Start of DATASET

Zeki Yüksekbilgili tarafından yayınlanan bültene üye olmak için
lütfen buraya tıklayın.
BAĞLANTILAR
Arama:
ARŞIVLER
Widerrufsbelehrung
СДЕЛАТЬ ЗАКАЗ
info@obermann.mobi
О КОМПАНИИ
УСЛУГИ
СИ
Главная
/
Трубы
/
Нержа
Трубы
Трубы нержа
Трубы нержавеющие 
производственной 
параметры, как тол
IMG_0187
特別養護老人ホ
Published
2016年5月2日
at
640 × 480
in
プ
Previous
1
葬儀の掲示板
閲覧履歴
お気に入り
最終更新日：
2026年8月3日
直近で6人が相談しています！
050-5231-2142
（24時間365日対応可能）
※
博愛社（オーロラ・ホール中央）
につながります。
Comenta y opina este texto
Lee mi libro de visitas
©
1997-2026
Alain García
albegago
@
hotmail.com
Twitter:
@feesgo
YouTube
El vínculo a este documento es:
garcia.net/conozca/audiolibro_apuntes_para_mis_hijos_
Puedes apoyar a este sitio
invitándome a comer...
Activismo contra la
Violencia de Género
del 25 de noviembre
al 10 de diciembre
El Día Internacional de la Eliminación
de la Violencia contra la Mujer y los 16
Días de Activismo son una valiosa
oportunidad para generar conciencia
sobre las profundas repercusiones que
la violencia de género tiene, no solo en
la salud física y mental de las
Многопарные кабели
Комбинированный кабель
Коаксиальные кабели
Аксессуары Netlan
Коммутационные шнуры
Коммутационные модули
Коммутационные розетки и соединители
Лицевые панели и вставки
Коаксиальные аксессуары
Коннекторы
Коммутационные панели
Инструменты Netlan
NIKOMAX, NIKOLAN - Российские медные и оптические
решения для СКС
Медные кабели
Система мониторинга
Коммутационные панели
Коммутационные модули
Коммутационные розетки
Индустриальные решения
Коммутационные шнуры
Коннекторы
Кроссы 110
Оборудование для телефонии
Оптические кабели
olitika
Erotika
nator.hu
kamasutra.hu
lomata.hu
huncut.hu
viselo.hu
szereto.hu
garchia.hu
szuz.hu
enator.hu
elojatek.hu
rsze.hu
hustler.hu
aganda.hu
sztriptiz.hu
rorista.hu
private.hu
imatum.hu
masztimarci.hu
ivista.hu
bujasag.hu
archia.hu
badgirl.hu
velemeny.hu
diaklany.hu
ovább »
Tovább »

End of DATASET

| WHAT YOU NEED TO DO |
Nothing is to be left out, and every entry is to be transcribed exactly.

| TASK ANSWER |
Zeki Yüksekbilgili tarafından yayınlanan bültene üye olmak için
lütfen buraya tıklayın.
BAĞLANTILAR
Arama:
ARŞIVLER
Widerrufsbelehrung
СДЕЛАТЬ ЗАКАЗ
info@obermann.mobi
О КОМПАНИИ
УСЛУГИ
СИ
Главная
/
Трубы
/
Нержа
Трубы
Трубы нержа
Трубы нержавеющие 
производственной 
параметры, как тол
IMG_0187
特別養護老人ホ
Published
2016年5月2日
at
640 × 480
in
プ
Previous
1
葬儀の掲示板
閲覧履歴
お気に入り
最終更新日：
2026年8月3日
直近で6人が相談しています！
050-5231-2142
（24時間365日対応可能）
※
博愛社（オーロラ・ホール中央）
につながります。
Comenta y opina este texto
Lee mi libro de visitas
©
1997-2026
Alain García
albegago
@
hotmail.com
Twitter:
@feesgo
YouTube
El vínculo a este documento es:
garcia.net/conozca/audiolibro_apuntes_para_mis_hijos_
Puedes apoyar a este sitio
invitándome a comer...
Activismo contra la
Violencia de Género
del 25 de noviembre
al 10 de diciembre
El Día Internacional de la Eliminación
de la Violencia contra la Mujer y los 16
Días de Activismo son una valiosa
oportunidad para generar conciencia
sobre las profundas repercusiones que
la violencia de género tiene, no solo en
la salud física y mental de las
Многопарные кабели
Комбинированный кабель
Коаксиальные кабели
Аксессуары Netlan
Коммутационные шнуры
Коммутационные модули
Коммутационные розетки и соединители
Лицевые панели и вставки
Коаксиальные аксессуары
Коннекторы
Коммутационные панели
Инструменты Netlan
NIKOMAX, NIKOLAN - Российские медные и оптические
решения для СКС
Медные кабели
Система мониторинга
Коммутационные панели
Коммутационные модули
Коммутационные розетки
Индустриальные решения
Коммутационные шнуры
Коннекторы
Кроссы 110
Оборудование для телефонии
Оптические кабели
olitika
Erotika
nator.hu
kamasutra.hu
lomata.hu
huncut.hu
viselo.hu
szereto.hu
garchia.hu
szuz.hu
enator.hu
elojatek.hu
rsze.hu
hustler.hu
aganda.hu
sztriptiz.hu
rorista.hu
private.hu
imatum.hu
masztimarci.hu
ivista.hu
bujasag.hu
archia.hu
badgirl.hu
velemeny.hu
diaklany.hu
ovább »
Tovább »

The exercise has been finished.